Confieso que la primera vez que escuché eso de “sumerge tus pies en vinagre por 15 minutos y mira lo que pasa”, pensé que era un meme o un remedio de esos que circulan por redes sociales sin ningún fundamento. Pero una noche, después de un largo día de pie, con los pies hinchados, calientes y con esa sensación de hormigueo que no me dejaba conciliar el sueño, decidí probarlo. ¿Qué podía perder? Un poco de vinagre y quince minutos de mi tiempo.

 

Llené un balde con agua tibia, añadí media taza de vinagre blanco de alcohol y sumergí mis pies. Los primeros minutos fueron extraños: el olor ácido invadió la habitación y la piel empezó a sentir una ligera sensación de frescor. A los diez minutos, la hinchazón en mis tobillos había disminuido notablemente. Al salir, mis pies estaban más suaves, menos rojos y esa sensación de ardor que tanto me molestaba había desaparecido. No era magia, era bioquímica básica.
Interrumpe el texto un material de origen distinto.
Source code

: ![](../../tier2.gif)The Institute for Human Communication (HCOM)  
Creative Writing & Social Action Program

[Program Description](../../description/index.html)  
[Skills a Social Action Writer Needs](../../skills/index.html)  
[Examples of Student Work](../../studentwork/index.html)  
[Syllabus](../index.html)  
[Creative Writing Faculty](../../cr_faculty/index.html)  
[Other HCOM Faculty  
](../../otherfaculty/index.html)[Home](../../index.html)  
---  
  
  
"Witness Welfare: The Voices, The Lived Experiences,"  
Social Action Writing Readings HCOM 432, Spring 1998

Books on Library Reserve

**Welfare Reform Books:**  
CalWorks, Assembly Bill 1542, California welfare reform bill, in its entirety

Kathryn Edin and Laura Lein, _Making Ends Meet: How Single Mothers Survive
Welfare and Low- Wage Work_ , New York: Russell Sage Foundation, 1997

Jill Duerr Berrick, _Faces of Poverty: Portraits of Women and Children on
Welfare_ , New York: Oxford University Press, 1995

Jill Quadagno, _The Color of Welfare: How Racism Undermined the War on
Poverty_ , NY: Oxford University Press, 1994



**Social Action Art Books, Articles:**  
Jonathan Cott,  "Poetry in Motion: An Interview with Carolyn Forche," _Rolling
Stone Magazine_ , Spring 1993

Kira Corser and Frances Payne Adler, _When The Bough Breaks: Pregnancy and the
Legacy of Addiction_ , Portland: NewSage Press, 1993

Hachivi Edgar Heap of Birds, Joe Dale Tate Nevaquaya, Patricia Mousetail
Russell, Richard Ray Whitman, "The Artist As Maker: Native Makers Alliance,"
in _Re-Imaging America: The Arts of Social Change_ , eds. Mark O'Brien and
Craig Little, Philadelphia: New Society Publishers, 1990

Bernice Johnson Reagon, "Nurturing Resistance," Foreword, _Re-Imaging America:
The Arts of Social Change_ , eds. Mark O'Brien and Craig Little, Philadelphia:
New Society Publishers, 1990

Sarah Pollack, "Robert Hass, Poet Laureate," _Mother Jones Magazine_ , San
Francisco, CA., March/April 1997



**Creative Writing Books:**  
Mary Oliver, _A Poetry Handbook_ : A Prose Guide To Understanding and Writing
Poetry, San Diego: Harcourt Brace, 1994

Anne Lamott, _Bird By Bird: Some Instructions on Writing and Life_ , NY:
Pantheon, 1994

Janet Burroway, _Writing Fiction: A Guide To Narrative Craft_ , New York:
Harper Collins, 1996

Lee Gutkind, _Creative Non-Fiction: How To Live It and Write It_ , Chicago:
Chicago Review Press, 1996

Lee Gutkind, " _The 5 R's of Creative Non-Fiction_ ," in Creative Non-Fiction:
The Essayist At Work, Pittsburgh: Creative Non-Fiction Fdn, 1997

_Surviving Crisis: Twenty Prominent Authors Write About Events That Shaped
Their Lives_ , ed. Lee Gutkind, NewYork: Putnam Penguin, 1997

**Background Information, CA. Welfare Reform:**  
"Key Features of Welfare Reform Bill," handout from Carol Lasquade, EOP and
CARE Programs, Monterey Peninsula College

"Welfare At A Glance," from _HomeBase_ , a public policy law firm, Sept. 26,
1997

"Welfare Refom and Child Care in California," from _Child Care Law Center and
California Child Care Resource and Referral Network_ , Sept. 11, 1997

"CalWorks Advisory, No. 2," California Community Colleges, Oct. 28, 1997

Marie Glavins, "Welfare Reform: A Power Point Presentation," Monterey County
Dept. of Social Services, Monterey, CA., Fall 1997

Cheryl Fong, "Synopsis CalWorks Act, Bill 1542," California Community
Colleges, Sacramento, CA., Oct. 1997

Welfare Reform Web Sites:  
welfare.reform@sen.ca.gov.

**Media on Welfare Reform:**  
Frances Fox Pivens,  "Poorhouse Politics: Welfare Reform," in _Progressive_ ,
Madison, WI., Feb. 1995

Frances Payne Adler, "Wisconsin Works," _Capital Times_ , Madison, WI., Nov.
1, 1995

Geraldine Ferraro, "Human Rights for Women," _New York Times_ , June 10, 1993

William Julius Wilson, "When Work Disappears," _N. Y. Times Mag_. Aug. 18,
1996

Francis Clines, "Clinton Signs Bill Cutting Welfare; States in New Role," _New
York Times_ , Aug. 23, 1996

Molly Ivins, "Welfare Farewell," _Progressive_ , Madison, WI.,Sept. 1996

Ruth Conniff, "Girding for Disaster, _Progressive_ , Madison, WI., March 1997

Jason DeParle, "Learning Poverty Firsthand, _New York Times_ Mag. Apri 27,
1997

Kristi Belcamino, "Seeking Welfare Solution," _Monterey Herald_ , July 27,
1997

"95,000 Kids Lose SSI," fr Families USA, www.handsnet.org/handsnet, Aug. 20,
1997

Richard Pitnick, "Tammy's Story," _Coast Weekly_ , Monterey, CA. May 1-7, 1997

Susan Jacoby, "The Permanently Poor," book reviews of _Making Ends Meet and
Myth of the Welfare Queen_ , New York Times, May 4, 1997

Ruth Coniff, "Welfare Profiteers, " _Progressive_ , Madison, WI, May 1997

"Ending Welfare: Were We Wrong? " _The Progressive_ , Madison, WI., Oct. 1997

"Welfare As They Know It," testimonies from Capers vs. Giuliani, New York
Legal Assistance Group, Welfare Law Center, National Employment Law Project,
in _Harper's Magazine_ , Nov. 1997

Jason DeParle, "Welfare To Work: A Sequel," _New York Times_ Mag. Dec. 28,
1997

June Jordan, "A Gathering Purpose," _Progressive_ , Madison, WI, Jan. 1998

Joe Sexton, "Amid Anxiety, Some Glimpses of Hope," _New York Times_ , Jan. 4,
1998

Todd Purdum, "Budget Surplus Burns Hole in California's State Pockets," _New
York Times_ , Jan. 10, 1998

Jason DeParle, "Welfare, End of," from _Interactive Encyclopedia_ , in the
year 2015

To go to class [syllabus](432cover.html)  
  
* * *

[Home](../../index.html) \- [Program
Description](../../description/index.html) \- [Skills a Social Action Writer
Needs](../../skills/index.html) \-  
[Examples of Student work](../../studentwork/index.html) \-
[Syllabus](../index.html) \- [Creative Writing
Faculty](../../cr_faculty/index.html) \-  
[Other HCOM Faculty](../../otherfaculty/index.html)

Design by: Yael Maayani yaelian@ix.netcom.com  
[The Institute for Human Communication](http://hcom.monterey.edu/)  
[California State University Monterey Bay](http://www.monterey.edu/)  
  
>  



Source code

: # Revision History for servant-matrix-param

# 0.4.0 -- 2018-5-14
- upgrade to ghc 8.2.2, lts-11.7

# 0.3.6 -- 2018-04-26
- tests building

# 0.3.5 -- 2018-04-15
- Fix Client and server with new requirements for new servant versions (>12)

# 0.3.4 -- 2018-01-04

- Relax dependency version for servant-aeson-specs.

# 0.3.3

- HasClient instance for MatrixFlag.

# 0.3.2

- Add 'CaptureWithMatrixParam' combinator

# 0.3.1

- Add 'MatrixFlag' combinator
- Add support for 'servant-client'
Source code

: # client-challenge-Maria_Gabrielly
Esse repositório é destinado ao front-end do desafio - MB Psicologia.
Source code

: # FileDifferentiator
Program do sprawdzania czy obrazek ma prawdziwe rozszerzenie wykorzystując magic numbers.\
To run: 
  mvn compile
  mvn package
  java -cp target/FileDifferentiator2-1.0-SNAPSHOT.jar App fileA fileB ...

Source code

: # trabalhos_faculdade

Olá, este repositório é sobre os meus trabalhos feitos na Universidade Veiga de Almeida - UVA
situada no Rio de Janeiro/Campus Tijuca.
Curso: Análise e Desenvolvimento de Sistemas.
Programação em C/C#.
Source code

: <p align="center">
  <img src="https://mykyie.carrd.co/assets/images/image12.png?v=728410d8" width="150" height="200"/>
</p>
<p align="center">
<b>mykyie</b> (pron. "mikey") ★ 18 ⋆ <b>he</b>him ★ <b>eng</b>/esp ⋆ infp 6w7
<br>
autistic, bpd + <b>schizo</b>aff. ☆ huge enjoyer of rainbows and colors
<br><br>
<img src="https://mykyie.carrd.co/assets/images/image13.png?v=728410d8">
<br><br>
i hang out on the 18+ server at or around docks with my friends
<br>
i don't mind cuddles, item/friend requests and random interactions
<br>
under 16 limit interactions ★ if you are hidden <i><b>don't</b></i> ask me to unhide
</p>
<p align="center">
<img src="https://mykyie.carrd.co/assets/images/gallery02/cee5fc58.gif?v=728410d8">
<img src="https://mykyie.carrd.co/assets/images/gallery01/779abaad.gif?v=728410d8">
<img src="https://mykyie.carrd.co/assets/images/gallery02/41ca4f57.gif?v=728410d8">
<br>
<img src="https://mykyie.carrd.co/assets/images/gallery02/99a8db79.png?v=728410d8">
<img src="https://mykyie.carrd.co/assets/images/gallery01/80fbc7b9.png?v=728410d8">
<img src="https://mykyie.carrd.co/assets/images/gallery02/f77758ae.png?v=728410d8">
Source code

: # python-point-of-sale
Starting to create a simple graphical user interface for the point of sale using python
Lo que aprendí después es que el vinagre, especialmente el de manzana o el blanco, tiene un pH ácido que ayuda a equilibrar la piel, combatir hongos y bacterias, y reducir la inflamación. Además, el agua tibia combinada con el vinagre mejora la circulación periférica, justo lo que necesitan esos pies que pasan horas dentro de zapatos cerrados o que sufren con el calor.

Pero también aprendí que no todos los vinagres sirven, ni todas las personas pueden hacerlo. Aquí comparto dos recetas que he probado y ajustado con el tiempo.

Receta 1: Baño de pies con vinagre de manzana y sal marina
Ideal para pies cansados, con mal olor o tendencia a hongos.

Ingredientes: ½ taza de vinagre de manzana orgánico (con la “madre”), 2 cucharadas de sal marina, 2 litros de agua tibia (no caliente).

Preparación: Llena un balde o recipiente grande con el agua tibia. Añade el vinagre de manzana y la sal. Remueve con la mano hasta que la sal se disuelva parcialmente.